= Beginning of Section =
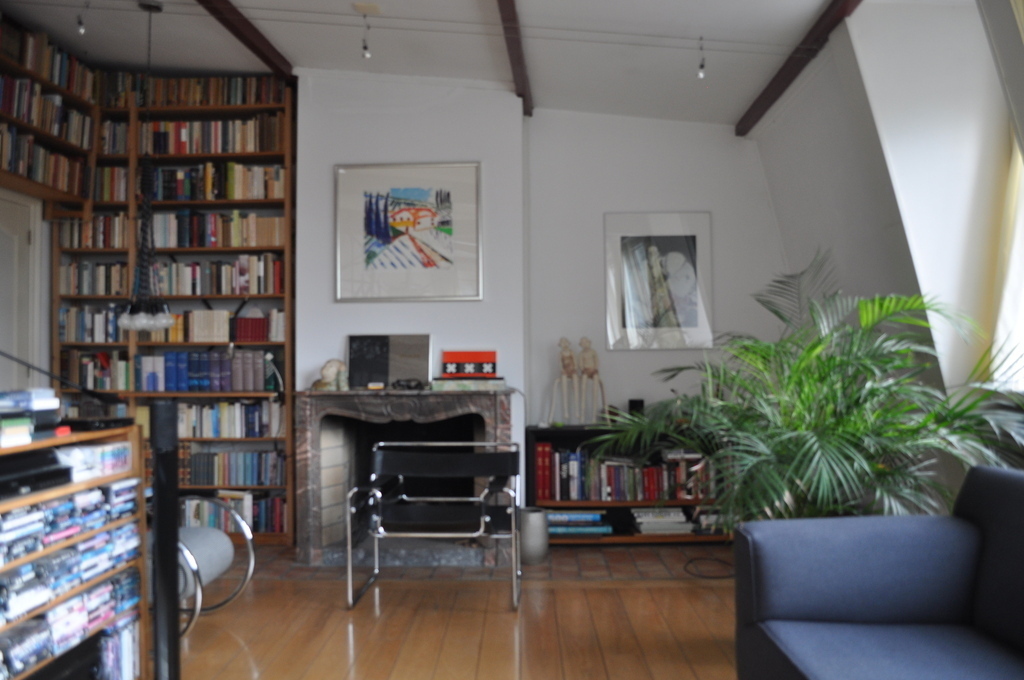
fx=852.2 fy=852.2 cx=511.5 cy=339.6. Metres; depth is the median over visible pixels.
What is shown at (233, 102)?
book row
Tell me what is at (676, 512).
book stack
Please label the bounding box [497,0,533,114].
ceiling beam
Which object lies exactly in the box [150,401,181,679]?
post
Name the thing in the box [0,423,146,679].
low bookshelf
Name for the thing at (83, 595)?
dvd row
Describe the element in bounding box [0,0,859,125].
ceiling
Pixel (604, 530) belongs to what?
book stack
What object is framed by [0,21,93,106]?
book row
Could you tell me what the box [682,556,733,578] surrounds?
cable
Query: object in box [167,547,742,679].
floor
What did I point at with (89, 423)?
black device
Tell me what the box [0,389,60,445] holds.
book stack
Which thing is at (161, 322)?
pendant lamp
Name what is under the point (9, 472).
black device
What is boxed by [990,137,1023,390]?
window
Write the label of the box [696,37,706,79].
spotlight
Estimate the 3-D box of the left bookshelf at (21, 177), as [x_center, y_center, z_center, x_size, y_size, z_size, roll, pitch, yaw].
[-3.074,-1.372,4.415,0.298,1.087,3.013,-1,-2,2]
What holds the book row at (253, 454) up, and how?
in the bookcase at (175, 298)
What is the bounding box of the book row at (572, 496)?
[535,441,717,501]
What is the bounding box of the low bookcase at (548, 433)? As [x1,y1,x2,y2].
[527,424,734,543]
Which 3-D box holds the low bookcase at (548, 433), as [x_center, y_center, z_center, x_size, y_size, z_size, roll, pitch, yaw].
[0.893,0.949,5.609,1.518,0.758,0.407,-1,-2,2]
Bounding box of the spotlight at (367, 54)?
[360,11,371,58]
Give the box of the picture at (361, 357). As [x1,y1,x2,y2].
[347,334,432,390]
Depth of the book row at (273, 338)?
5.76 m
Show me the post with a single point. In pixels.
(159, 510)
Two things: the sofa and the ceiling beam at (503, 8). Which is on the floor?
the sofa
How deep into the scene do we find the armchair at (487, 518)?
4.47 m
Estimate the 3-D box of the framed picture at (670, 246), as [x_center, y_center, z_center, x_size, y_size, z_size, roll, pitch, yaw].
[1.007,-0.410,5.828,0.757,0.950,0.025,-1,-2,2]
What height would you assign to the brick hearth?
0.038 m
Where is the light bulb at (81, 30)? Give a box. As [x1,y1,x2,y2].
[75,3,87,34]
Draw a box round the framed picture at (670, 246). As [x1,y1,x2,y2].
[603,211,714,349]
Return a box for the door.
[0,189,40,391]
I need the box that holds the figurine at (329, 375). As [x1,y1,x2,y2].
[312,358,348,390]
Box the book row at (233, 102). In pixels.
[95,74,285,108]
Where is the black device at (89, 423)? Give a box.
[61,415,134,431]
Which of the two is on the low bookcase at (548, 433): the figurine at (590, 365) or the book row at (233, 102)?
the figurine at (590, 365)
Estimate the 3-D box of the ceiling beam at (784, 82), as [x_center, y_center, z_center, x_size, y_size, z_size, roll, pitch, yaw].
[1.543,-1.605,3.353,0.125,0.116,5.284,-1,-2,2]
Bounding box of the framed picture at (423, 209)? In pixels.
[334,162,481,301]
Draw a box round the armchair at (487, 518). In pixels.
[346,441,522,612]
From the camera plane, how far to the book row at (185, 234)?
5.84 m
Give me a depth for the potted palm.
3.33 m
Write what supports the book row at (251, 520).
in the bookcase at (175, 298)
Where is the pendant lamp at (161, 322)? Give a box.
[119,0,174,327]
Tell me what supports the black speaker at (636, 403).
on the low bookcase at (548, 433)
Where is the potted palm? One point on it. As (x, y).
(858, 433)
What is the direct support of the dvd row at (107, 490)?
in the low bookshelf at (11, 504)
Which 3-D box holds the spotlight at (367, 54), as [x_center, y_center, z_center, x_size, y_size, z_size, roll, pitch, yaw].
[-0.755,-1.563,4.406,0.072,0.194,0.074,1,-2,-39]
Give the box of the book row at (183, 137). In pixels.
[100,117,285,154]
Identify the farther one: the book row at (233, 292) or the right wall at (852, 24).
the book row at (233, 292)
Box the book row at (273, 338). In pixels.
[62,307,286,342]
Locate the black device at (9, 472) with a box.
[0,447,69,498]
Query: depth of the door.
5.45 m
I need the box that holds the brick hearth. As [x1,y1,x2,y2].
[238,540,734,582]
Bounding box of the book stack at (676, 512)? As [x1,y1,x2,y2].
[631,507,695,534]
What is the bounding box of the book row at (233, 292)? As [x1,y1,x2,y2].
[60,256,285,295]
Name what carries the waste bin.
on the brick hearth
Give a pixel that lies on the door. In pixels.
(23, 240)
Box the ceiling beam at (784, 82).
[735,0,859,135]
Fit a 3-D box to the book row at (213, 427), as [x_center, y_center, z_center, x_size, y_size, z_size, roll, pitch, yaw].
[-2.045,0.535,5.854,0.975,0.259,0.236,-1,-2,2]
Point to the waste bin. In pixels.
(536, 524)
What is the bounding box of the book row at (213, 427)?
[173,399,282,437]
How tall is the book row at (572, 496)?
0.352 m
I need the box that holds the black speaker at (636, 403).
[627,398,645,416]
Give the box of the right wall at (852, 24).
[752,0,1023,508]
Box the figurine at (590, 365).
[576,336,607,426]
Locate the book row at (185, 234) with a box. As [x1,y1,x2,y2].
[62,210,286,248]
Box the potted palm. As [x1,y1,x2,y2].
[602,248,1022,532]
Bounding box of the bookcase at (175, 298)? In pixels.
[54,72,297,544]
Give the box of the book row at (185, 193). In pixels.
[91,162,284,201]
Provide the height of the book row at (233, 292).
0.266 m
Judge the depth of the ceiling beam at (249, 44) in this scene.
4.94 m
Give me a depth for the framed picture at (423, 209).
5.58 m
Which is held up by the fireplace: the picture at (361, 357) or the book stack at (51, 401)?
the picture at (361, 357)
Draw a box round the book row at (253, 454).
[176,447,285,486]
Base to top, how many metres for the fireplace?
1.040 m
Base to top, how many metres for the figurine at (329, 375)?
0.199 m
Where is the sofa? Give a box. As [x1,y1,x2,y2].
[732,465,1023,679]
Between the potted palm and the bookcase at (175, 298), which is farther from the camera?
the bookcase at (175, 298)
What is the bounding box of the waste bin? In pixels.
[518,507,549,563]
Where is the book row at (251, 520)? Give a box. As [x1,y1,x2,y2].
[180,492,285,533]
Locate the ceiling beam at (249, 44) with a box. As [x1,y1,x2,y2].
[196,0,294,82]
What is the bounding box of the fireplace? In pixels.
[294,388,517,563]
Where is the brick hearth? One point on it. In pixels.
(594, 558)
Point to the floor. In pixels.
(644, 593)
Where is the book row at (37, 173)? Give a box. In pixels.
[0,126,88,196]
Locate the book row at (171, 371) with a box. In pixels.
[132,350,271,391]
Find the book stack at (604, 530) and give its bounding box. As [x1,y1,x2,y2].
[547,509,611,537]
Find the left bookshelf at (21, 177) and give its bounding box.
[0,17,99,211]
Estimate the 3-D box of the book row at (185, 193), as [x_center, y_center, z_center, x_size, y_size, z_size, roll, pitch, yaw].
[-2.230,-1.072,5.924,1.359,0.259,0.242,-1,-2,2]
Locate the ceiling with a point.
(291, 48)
= End of Section =
# [TASK ITEM]
Could you copy the listing above exactly, without its pictures?

# [WORKED SOLUTION]
fx=852.2 fy=852.2 cx=511.5 cy=339.6. Metres; depth is the median over visible pixels.
What is shown at (233, 102)?
book row
Tell me what is at (676, 512).
book stack
Please label the bounding box [497,0,533,114].
ceiling beam
Which object lies exactly in the box [150,401,181,679]?
post
Name the thing in the box [0,423,146,679].
low bookshelf
Name for the thing at (83, 595)?
dvd row
Describe the element in bounding box [0,0,859,125].
ceiling
Pixel (604, 530) belongs to what?
book stack
What object is framed by [0,21,93,106]?
book row
Could you tell me what the box [682,556,733,578] surrounds?
cable
Query: object in box [167,547,742,679].
floor
What did I point at with (89, 423)?
black device
Tell me what the box [0,389,60,445] holds.
book stack
Which thing is at (161, 322)?
pendant lamp
Name what is under the point (9, 472).
black device
What is boxed by [990,137,1023,390]?
window
Write the label of the box [696,37,706,79].
spotlight
Estimate the 3-D box of the left bookshelf at (21, 177), as [x_center, y_center, z_center, x_size, y_size, z_size, roll, pitch, yaw].
[-3.074,-1.372,4.415,0.298,1.087,3.013,-1,-2,2]
What holds the book row at (253, 454) up, and how?
in the bookcase at (175, 298)
What is the bounding box of the book row at (572, 496)?
[535,441,717,501]
What is the bounding box of the low bookcase at (548, 433)? As [x1,y1,x2,y2].
[527,424,734,543]
Which 3-D box holds the low bookcase at (548, 433), as [x_center, y_center, z_center, x_size, y_size, z_size, roll, pitch, yaw].
[0.893,0.949,5.609,1.518,0.758,0.407,-1,-2,2]
Bounding box of the spotlight at (367, 54)?
[360,11,371,58]
Give the box of the picture at (361, 357). As [x1,y1,x2,y2].
[347,334,432,390]
Depth of the book row at (273, 338)?
5.76 m
Show me the post with a single point. In pixels.
(159, 510)
Two things: the sofa and the ceiling beam at (503, 8). Which is on the floor?
the sofa
How deep into the scene do we find the armchair at (487, 518)?
4.47 m
Estimate the 3-D box of the framed picture at (670, 246), as [x_center, y_center, z_center, x_size, y_size, z_size, roll, pitch, yaw].
[1.007,-0.410,5.828,0.757,0.950,0.025,-1,-2,2]
What height would you assign to the brick hearth?
0.038 m
Where is the light bulb at (81, 30)? Give a box. As [x1,y1,x2,y2].
[75,3,87,34]
Draw a box round the framed picture at (670, 246). As [x1,y1,x2,y2].
[603,211,714,349]
Return a box for the door.
[0,189,40,391]
I need the box that holds the figurine at (329, 375). As [x1,y1,x2,y2].
[312,358,348,390]
Box the book row at (233, 102). In pixels.
[95,74,285,108]
Where is the black device at (89, 423)? Give a box.
[61,415,134,431]
Which of the two is on the low bookcase at (548, 433): the figurine at (590, 365) or the book row at (233, 102)?
the figurine at (590, 365)
Estimate the 3-D box of the ceiling beam at (784, 82), as [x_center, y_center, z_center, x_size, y_size, z_size, roll, pitch, yaw].
[1.543,-1.605,3.353,0.125,0.116,5.284,-1,-2,2]
Bounding box of the framed picture at (423, 209)? In pixels.
[334,162,481,301]
Draw a box round the armchair at (487, 518). In pixels.
[346,441,522,612]
From the camera plane, how far to the book row at (185, 234)?
5.84 m
Give me a depth for the potted palm.
3.33 m
Write what supports the book row at (251, 520).
in the bookcase at (175, 298)
Where is the pendant lamp at (161, 322)? Give a box.
[119,0,174,327]
Tell me what supports the black speaker at (636, 403).
on the low bookcase at (548, 433)
Where is the potted palm? One point on it. As (x, y).
(858, 433)
What is the direct support of the dvd row at (107, 490)?
in the low bookshelf at (11, 504)
Which 3-D box holds the spotlight at (367, 54), as [x_center, y_center, z_center, x_size, y_size, z_size, roll, pitch, yaw].
[-0.755,-1.563,4.406,0.072,0.194,0.074,1,-2,-39]
Give the box of the book row at (183, 137). In pixels.
[100,117,285,154]
Identify the farther one: the book row at (233, 292) or the right wall at (852, 24).
the book row at (233, 292)
Box the book row at (273, 338). In pixels.
[62,307,286,342]
Locate the black device at (9, 472) with a box.
[0,447,69,498]
Query: depth of the door.
5.45 m
I need the box that holds the brick hearth. As [x1,y1,x2,y2].
[238,540,734,582]
Bounding box of the book stack at (676, 512)? As [x1,y1,x2,y2].
[631,507,695,534]
What is the bounding box of the book row at (233, 292)? As [x1,y1,x2,y2].
[60,256,285,295]
Name what carries the waste bin.
on the brick hearth
Give a pixel that lies on the door. In pixels.
(23, 240)
Box the ceiling beam at (784, 82).
[735,0,859,135]
Fit a 3-D box to the book row at (213, 427), as [x_center, y_center, z_center, x_size, y_size, z_size, roll, pitch, yaw].
[-2.045,0.535,5.854,0.975,0.259,0.236,-1,-2,2]
Point to the waste bin. In pixels.
(536, 524)
What is the bounding box of the book row at (213, 427)?
[173,399,282,437]
How tall is the book row at (572, 496)?
0.352 m
I need the box that holds the black speaker at (636, 403).
[627,398,645,416]
Give the box of the right wall at (852, 24).
[752,0,1023,508]
Box the figurine at (590, 365).
[576,336,607,426]
Locate the book row at (185, 234) with a box. As [x1,y1,x2,y2].
[62,210,286,248]
Box the potted palm. As [x1,y1,x2,y2].
[602,248,1022,532]
Bounding box of the bookcase at (175, 298)? In pixels.
[54,72,297,544]
Give the box of the book row at (185, 193). In pixels.
[91,162,284,201]
Provide the height of the book row at (233, 292).
0.266 m
Judge the depth of the ceiling beam at (249, 44) in this scene.
4.94 m
Give me a depth for the framed picture at (423, 209).
5.58 m
Which is held up by the fireplace: the picture at (361, 357) or the book stack at (51, 401)?
the picture at (361, 357)
Draw a box round the book row at (253, 454).
[176,447,285,486]
Base to top, how many metres for the fireplace?
1.040 m
Base to top, how many metres for the figurine at (329, 375)?
0.199 m
Where is the sofa? Give a box. As [x1,y1,x2,y2].
[732,465,1023,679]
Between the potted palm and the bookcase at (175, 298), which is farther from the camera?
the bookcase at (175, 298)
What is the bounding box of the waste bin? In pixels.
[518,507,549,563]
Where is the book row at (251, 520)? Give a box. As [x1,y1,x2,y2].
[180,492,285,533]
Locate the ceiling beam at (249, 44) with a box. As [x1,y1,x2,y2].
[196,0,294,82]
What is the bounding box of the fireplace? In pixels.
[294,388,517,563]
Where is the brick hearth? One point on it. In pixels.
(594, 558)
Point to the floor. In pixels.
(644, 593)
Where is the book row at (37, 173)? Give a box. In pixels.
[0,126,88,196]
Locate the book row at (171, 371) with a box. In pixels.
[132,350,271,391]
Find the book stack at (604, 530) and give its bounding box. As [x1,y1,x2,y2].
[547,509,611,537]
Find the left bookshelf at (21, 177) and give its bounding box.
[0,17,99,211]
Estimate the 3-D box of the book row at (185, 193), as [x_center, y_center, z_center, x_size, y_size, z_size, roll, pitch, yaw].
[-2.230,-1.072,5.924,1.359,0.259,0.242,-1,-2,2]
Locate the ceiling with a point.
(291, 48)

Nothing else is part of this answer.